The PIVOT operation is used to generate named columns that can be easily combined with arithmetic operations.  Binning and filtering steps, as identified in the case study, are included in the above SQL.


The query can execute in parallel on SMPs, as well as MPPs using Oracle's RAC technology.  The data can be directly fed to Oracle Data Mining without having to extract it from the database, materialize copies of any parts of the underlying tables, or pivot data that is in a naturally multi-row format.
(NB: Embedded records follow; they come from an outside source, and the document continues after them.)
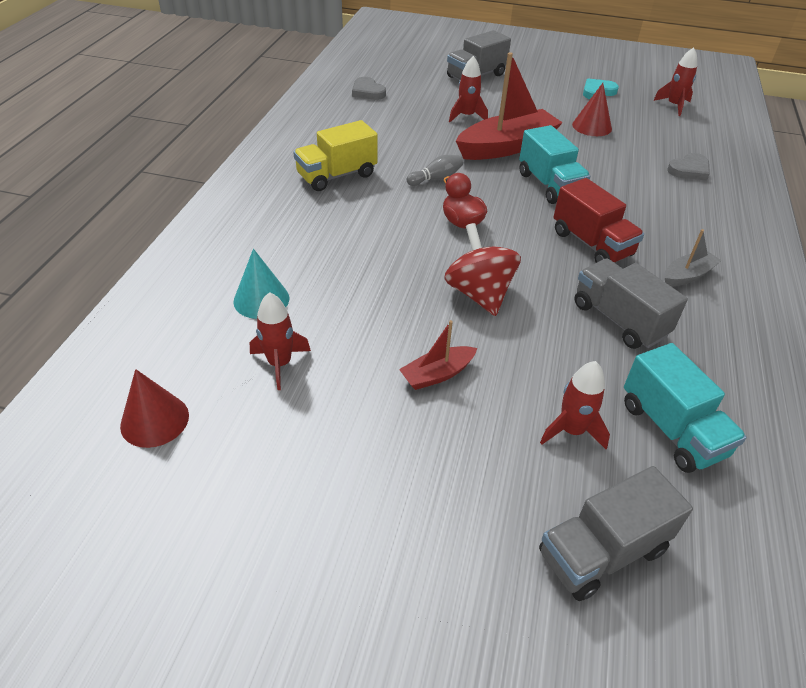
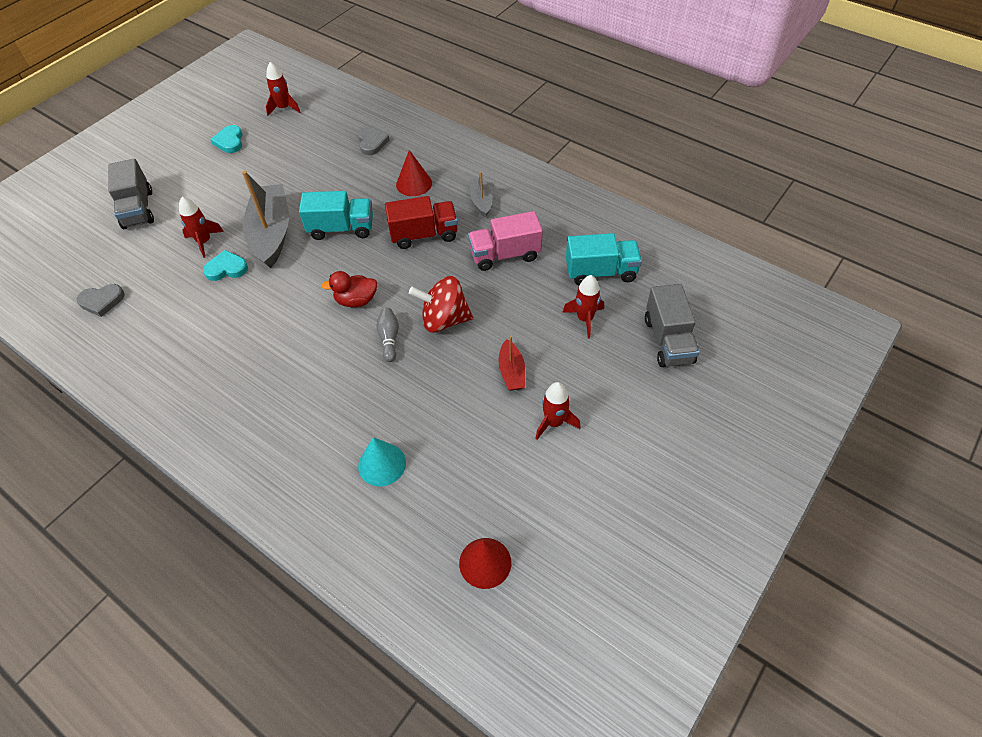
camera: 65 degrees left, 10 degrees up
red rocket [250,292,311,390] -> red rocket moved to [535,382,581,440]
yellow truck [293,120,378,191] -> none
grey bowling pin [406,155,463,186] -> grey bowling pin moved to [377,308,399,362]
red boat [456,52,563,160] -> grey boat [242,171,289,268]
red cone [572,83,612,136] -> red cone moved to [396,150,432,196]
grey truck [575,259,688,349] -> pink truck [468,211,543,271]
none -> turquoise heart [203,250,248,281]

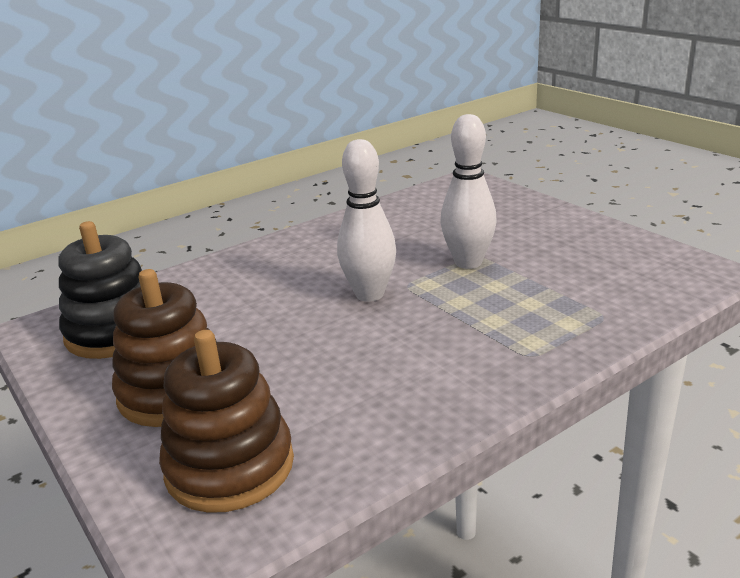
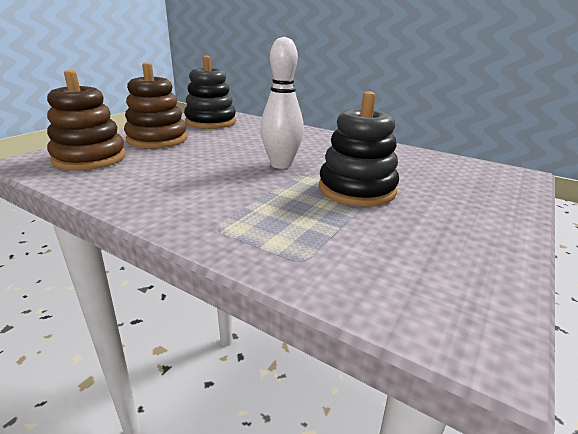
camera: 65 degrees right, 0 degrees up
white bowling pin [440,114,497,269] -> black stacking toy [319,91,399,207]

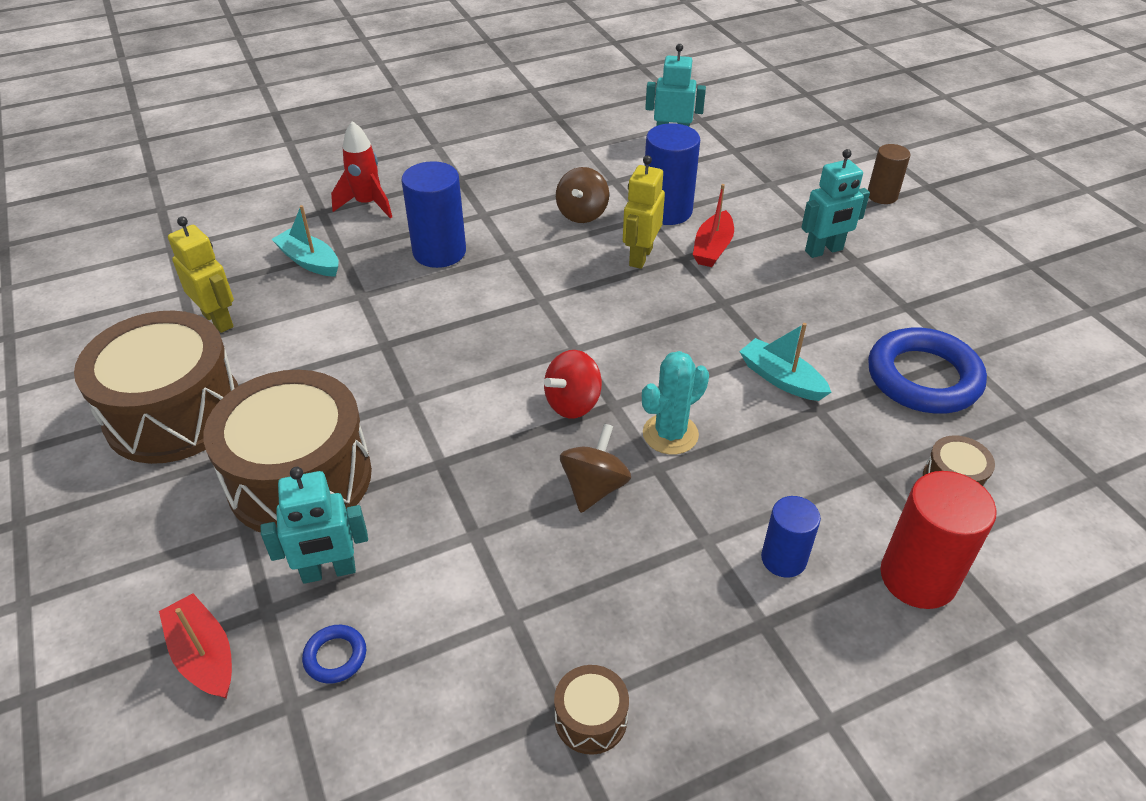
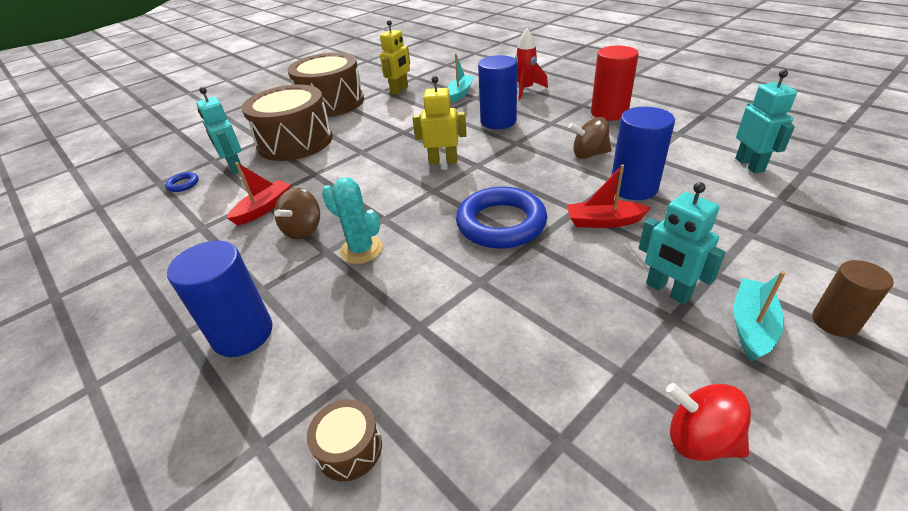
camera: 75 degrees right, 5 degrees down
red boat [159,593,232,699] -> red boat moved to [227,162,291,226]
red spinning top [544,350,602,418] -> red spinning top moved to [666,383,751,461]
brown drum [554,665,629,755] -> none
brown spinning top [560,423,631,513] -> brown spinning top turned 105 degrees clockwise [274,188,320,239]
yellow robot [623,155,665,269] -> yellow robot moved to [412,76,467,164]
turquoise boat [739,323,831,401] -> turquoise boat moved to [733,271,786,362]
blue cylinder [761,496,821,578] -> blue cylinder [167,241,272,357], size x1.63
blue ring [868,327,987,414] -> blue ring moved to [456,187,547,249]
red cylinder [880,471,996,609] -> red cylinder moved to [591,46,639,121]

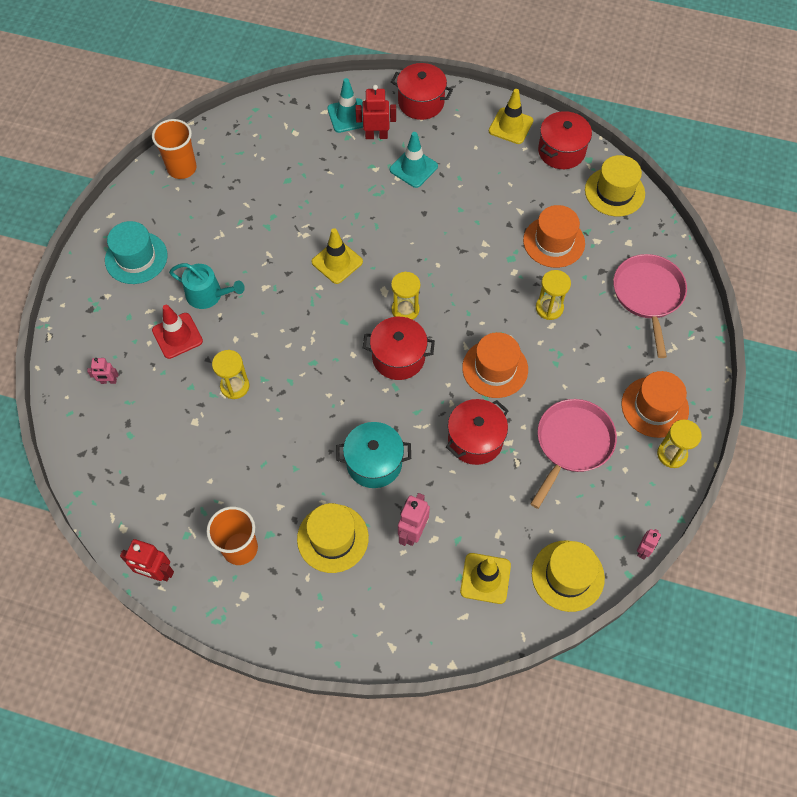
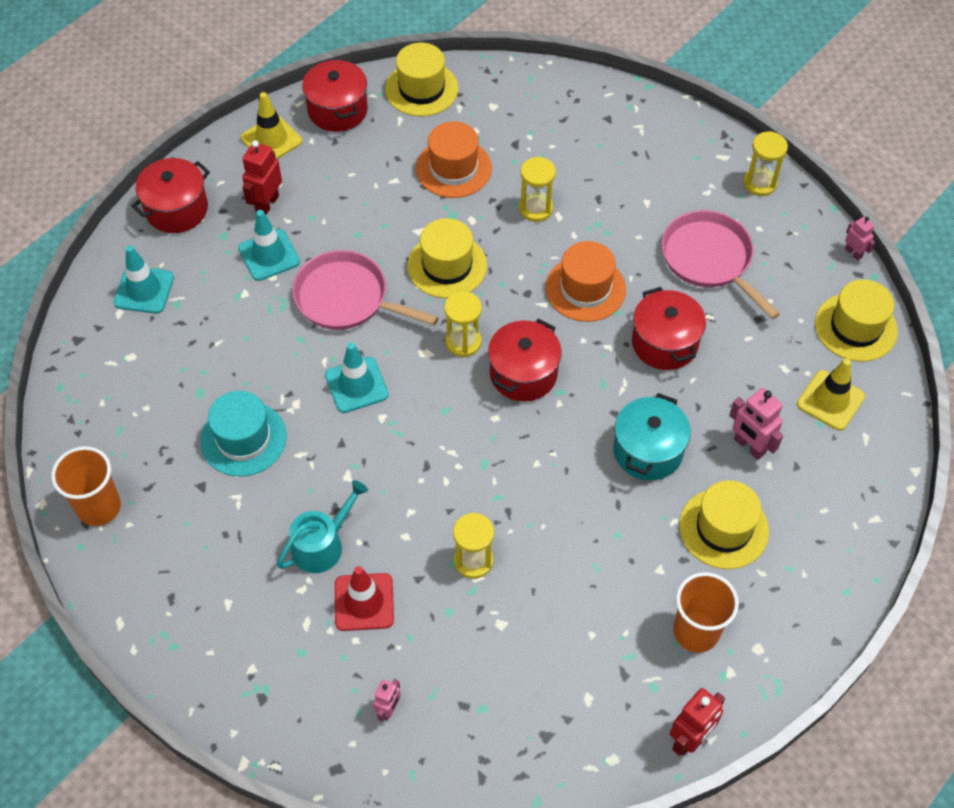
camera: 65 degrees left, 5 degrees down
turquoise hat [105,221,168,284] -> turquoise hat moved to [200,391,287,477]
yellow traffic cone [312,228,363,284] -> turquoise traffic cone [325,343,388,413]
red robot [355,85,396,139] -> red robot moved to [242,140,282,215]
pink pan [613,254,687,358] -> pink pan moved to [292,250,439,330]
orange hat [621,371,689,438] -> none
none -> yellow hat [407,218,487,298]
The final post in this series will show how to mine the prepared data using Oracle Data Mining.


 

2 comments:

  1. Thanks for sharing this.
    BTW, the PIVOT operation was introduced in Oracle 11g. So I can't run the script. :(

    ReplyDelete
  2. True. Besides the Oracle database PIVOT syntax, there have been quite a few significant changes in Oracle Data Mining over the last few releases. However, ODM is able to mine a star schema in 10g. I have added links to the first post of this series that identify scripts that are supported by 10g (tested in 10gR2). For this post (2 of 3), PIVOT can be replaced by a group by with multiple decode statements. In addition, some manual data preparation for nested columns needs to be performed as ODM automatic data preparation was first introduced in 11g. See the linked script for actual code.